The trouble is all in how you define an emergency.
Starting Saturday, Medicaid won’t pay for more than three ER visits in a year for a patient’s nonemergency conditions as defined by the state.
A list of more than 700 diagnoses put into that category has drawn fire from hospitals and doctors’ groups over inclusions whose symptoms seem awfully similar to emergencies:
• Shortness of breath and some types of asthma attacks.
• Kidney stones.
• Hypoglycemic coma.
• Nonspecific chest pain or abdominal pain.
• Nonspecific congestive heart failure.
If a condition is left unspecified, that means it turned out to not be connected to a more dangerous ailment such as a heart attack or stroke. But doctors say that result can’t be known until patients are treated.
“Do (patients) know the difference necessarily between heartburn, heart attack, a blood clot in my lungs and a sore rib?” asked Dr. Stephen Anderson, president of the American College of Emergency Physicians’ state chapter. “These people shouldn’t be sitting at home trying to self-diagnose.
“My worry is, the message we’re going to be sending is the wrong message, which is, you should not be coming to the emergency department; you should be staying away,” said the Auburn Regional Medical Center doctor.
The state Health Care Authority sent letters to patients on Medicaid, the federal-state health insurance for the poor, warning them the government wouldn’t pay for their nonemergency treatment after three visits.
The agency is trying to save an estimated $72 million in federal and state Medicaid spending, as directed by state lawmakers who tried this spring to crack down on emergency room misuse.
Some conditions on the nonemergency list, such as sunburns and blisters, are not controversial. But others are clear emergencies, says Anderson’s group and other doctors and hospital groups putting pressure on the state to change course.
The emergency doctors’ group says refusing to pay for those conditions opens the state to a costly lawsuit.
Many patients who are poor make the emergency room their first stop.
More than 46,000 times in fiscal year 2010, Washington ERs treated the conditions listed as nonemergencies for Medicaid patients who already had come in for three, four or even more similar visits that year, state officials say. One person visited 125 times.
That kind of repeated use is far from the norm – just 3 percent of Medicaid ER patients seek emergency care more than three times for those conditions – but when it happens, taxpayers or hospitals foot the bill.
“What we’re talking about here is people that go to the emergency room 10, 20, 30 times,” said Dr. Jeff Thompson, the state Medicaid program’s chief medical officer. “I do not have to do an (electrocardiogram) every time ... because I know that this is a subjective, ill-defined chest pain.”
He said some 17,000 kinds of true emergencies will continue to be covered, and even for those conditions deemed nonemergencies, there are exceptions made for all kinds of circumstances. Abnormal vital signs or serious risk factors for poor health will be tickets to paid care, as will arriving in an ambulance or with a referral from a primary care doctor.
Thompson said his agency has removed some conditions from the list, but said critical questions about why each diagnosis is on the list miss the larger point.
“I don’t have time to engage people in silly arguments like that,” he said. “What I need is serious people to sit down at the table and work with us, because quite frankly it’s out of control.”
Thompson says Washington can’t afford to pay for emergency rooms to treat chronic conditions and hand out pain medication, a common remedy for frequent users of emergency rooms.
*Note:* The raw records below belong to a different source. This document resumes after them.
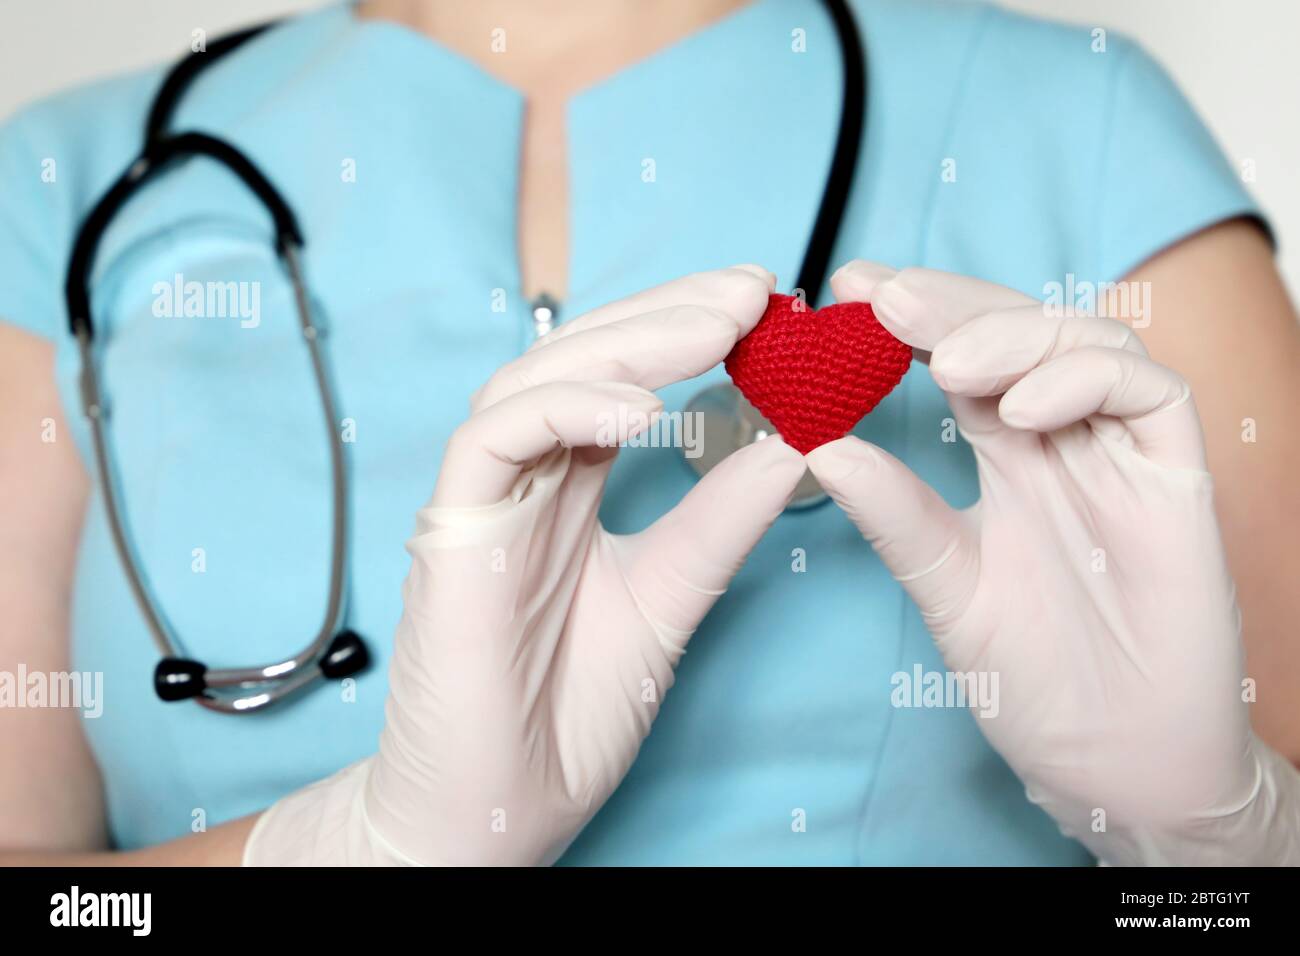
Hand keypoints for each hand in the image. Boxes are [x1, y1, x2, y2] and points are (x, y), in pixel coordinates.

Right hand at [244, 266, 806, 865]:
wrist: (499, 809)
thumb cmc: (568, 712)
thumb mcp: (670, 596)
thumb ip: (719, 521)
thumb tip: (794, 445)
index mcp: (569, 489)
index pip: (625, 382)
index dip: (690, 334)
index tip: (770, 307)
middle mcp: (525, 480)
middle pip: (583, 360)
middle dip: (669, 315)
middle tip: (755, 290)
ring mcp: (484, 501)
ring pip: (536, 379)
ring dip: (627, 344)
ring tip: (716, 326)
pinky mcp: (451, 532)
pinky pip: (494, 440)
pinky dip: (563, 409)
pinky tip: (639, 408)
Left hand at [807, 262, 1298, 864]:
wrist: (1116, 764)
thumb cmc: (1035, 676)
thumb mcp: (946, 586)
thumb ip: (896, 516)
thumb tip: (819, 447)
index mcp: (1007, 455)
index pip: (960, 355)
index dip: (910, 316)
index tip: (845, 287)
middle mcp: (1065, 440)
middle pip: (1018, 330)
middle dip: (951, 303)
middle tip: (882, 296)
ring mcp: (1123, 455)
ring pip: (1087, 340)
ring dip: (1015, 334)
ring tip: (951, 363)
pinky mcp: (1177, 480)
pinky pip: (1149, 395)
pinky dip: (1085, 380)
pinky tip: (1022, 409)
The government is essentially shifting the cost of providing care to frequent users of emergency rooms to hospitals. That will drive up the cost of care, said Cassie Sauer of the Washington State Hospital Association.
Budget writers in the Legislature declared hospitals could simply pass on the costs by billing the patients for their nonemergency visits – but Sauer said state laws on charity care for the poor prevent them from doing that.
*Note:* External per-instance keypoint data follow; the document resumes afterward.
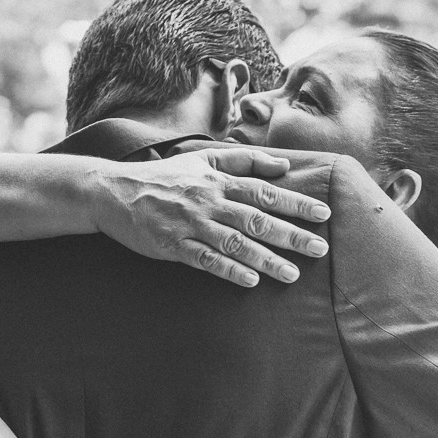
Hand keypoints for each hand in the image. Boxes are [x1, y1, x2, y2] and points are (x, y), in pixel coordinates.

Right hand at [91, 148, 330, 286]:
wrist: (115, 192)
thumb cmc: (166, 176)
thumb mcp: (203, 158)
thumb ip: (244, 161)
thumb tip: (282, 166)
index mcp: (219, 181)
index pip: (265, 191)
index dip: (295, 202)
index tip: (323, 213)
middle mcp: (209, 202)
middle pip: (257, 219)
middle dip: (291, 234)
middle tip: (320, 248)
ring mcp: (192, 225)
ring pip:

Laws also require them to evaluate all patients who come in, and hospitals said they won’t be turning anyone away without treatment.
“We of course are going to see these patients. There’s no question about that,” said Dr. Tony Haftel, associate chief medical officer for Franciscan Health System.
OTHERS TO FOLLOW?
Some doctors worry that insurance companies will follow the state’s lead.
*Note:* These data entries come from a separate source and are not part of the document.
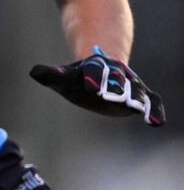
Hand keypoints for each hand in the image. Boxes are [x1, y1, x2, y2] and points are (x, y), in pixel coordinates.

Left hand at [30, 45, 164, 125]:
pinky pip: (152, 101)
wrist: (101, 71)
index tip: (89, 87)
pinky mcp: (141, 95)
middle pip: (115, 78)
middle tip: (111, 97)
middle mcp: (114, 73)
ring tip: (136, 108)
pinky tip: (155, 123)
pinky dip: (155, 110)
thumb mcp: (63, 77)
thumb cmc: (77, 78)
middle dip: (113, 87)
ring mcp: (129, 83)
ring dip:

Washington and other states require insurers to pay for what a reasonable layman would think is an emergency, said Dr. Nathaniel Schlicher, associate medical director for the emergency department at St. Joseph Medical Center in Tacoma. He said the state is violating that standard and may give private insurers cover to refuse care – for any number of emergency room visits.
“This is potentially catastrophic nationally,” Schlicher said.
Thompson said it’s up to private insurers whether to mirror the state, but Medicaid is different in that the state can’t charge patients a deductible or copay. Because patients don’t pay a share of treatment, there’s no financial incentive for them to avoid using the ER.